3.2 Les sources des acides gras insaturés oméga -3
Les principaux acides gras polyinsaturés sont l’acide alpha linolénique (ALA), et le DHA et l’EPA.
L’ acide alpha linolénique est un acide gras essentiel car les mammifères ne peuvent pas le synthétiser. On le trouve dans les huiles de colza, de noix, tournesol ainsi que dans la graine de lin et le soja, l’origine étant toujours des plantes terrestres. L’ALA peut être converti en EPA et DHA par les mammifères mais la quantité de ALA effectivement transformé en EPA et DHA est très faible (0.2 et 0.05 respectivement chez l’homme) (figure 5)
Le DHA et l’EPA ne sont pas en théorie des acides gras essentiels car les animaux savent les synthétiser. Néanmoins en raison du faible rendement de transformation la seule façon de fournir ces acides gras aux animaux, et donc la possibilité de synthétiser les médiateurs de la résolution, est de les fournir directement sous la forme de compléments alimentaires. Le DHA e l’EPA se trouvent dans les poissons des mers froides (saumon, hareng, thon maquereau), les mammifères marins, les fruits de mer et certaines algues composant le phytoplancton. En fait seul le milieu marin peut fournir les apports en DHA et en EPA. L’EPA peut se transformer en DHA mais la transformation n’est pas optimale chez les carnivores. Les algues permettent d’obtenir des taux en DHA très élevés.
Figure 5 : Source d’ oméga 3
Dans la chaine alimentaire le phytoplancton est la première source d’oméga 3. Les poisons obtiennent leur oméga 3 en consommant des algues. Aujourd’hui les technologies nouvelles permettent de cultiver ces algues unicellulaires en milieu parfaitement contrôlé afin d’obtenir des concentrations importantes de DHA pur ( photo 1). L’utilisation de DHA provenant d’algues au lieu de poisson a des avantages écologiques majeurs: la culture d’une tonne d’algues absorbe 2.2 tonnes de CO2, réduisant notre empreinte carbone; comme il faut jusqu’à500kg de poisson pour produire 1 litre d’huile, la surpêche est évitée et la biodiversité marine préservée.
Photo 1: algues de phytoplancton
A l’inverse de l’huile de poisson qui peut contenir des métaux lourds et des pesticides à cause de la pollution des océans (Domingo et al 2007, Mahaffey et al 2008), l’ huile obtenue à partir d’algues en culture est pure et non toxique.
Le DHA et l’EPA sont très fragile et s’ oxyde facilement: ils doivent être présentés sous des formes galéniques les protégeant de l’air et de la lumière et il est impératif de les conserver au froid .
Chez le chien la biodisponibilité du DHA extrait d’algues est excellente. Des études conduites par Arcanatura ont montré des taux plasmatiques en DHA au moins aussi élevés que ceux rapportés dans la littérature pour des produits à base d’huile de poisson (figure 6)
Figure 6: Biodisponibilité du DHA après administration orale. * Données interne Arcanatura. ** Filburn and Griffin 2005.
CONCLUSIONS
Il est indispensable de promouvoir la résolution de l’inflammation pour mieux la gérer et éviter la chronicité. Les médiateurs de la résolution sont dérivés du DHA et de l’EPA qui sont deux types d’ oméga -3. Il est impératif d’assurer aux animaux un apport suffisant en DHA et EPA sous la forme de supplément nutritionnel en complément des traitement des pathologies inflammatoires chez les animaux. Des doses de 15 mg/kg/jour de DHA sont nécessaires pour observer un effet.. Les algues du phytoplancton constituent une alternative intéressantes aux huiles de poisson avec des avantages importants pour l’environnement.

-- TÂCHE A --
Recopiez mot pour mot le passage du texte sur les oméga-3 qui va de « Chez le chien » jusqu'à « and Griffin 2005. » inclus.
-- TÂCHE B --
D'après le texte sur les oméga-3, quelle dose de DHA par jour faut-il donner pour observer un effet ?

-- Entrées de données collectées --
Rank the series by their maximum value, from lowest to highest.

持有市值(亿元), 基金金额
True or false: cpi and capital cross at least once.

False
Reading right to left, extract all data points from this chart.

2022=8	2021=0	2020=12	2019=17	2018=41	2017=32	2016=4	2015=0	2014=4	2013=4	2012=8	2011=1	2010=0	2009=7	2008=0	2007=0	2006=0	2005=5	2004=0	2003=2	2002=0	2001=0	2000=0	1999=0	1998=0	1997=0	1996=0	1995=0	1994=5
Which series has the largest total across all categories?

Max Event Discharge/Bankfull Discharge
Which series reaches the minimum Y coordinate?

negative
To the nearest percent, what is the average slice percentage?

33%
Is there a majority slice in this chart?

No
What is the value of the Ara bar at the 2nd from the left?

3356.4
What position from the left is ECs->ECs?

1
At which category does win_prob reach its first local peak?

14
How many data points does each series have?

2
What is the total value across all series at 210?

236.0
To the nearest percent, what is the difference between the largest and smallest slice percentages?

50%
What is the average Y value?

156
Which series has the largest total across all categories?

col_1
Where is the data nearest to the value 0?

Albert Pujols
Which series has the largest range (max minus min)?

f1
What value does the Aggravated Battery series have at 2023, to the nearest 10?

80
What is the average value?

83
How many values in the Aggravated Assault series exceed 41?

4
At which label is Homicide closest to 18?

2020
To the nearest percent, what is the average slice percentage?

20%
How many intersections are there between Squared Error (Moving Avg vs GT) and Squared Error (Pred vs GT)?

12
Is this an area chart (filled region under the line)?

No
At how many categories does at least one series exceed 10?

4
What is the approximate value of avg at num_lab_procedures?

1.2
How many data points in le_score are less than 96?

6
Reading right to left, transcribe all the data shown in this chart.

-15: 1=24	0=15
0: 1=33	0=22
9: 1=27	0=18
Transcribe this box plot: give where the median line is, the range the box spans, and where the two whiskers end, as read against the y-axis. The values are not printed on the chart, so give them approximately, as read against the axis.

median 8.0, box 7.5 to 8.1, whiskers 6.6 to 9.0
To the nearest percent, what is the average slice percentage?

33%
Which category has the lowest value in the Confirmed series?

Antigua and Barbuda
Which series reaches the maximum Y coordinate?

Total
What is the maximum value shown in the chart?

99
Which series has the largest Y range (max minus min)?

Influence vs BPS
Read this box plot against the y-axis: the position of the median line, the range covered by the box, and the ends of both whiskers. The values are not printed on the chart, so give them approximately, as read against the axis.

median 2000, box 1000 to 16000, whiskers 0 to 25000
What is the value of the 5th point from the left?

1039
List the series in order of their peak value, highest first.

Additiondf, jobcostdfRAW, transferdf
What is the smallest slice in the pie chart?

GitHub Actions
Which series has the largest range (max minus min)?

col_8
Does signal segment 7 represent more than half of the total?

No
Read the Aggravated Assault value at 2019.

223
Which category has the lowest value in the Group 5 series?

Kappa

-- RÉSULTAT A --
Chez le chien la biodisponibilité du DHA extrait d’algues est excellente. Des études conduites par Arcanatura ont montré des taux plasmatiques en DHA au moins aussi élevés que ceux rapportés dans la littérature pour des produits à base d’huile de poisson (figure 6)
Figure 6: Biodisponibilité du DHA après administration orale. * Données interne Arcanatura. ** Filburn and Griffin 2005.

-- RÉSULTAT B --
15 mg/kg/jour de DHA.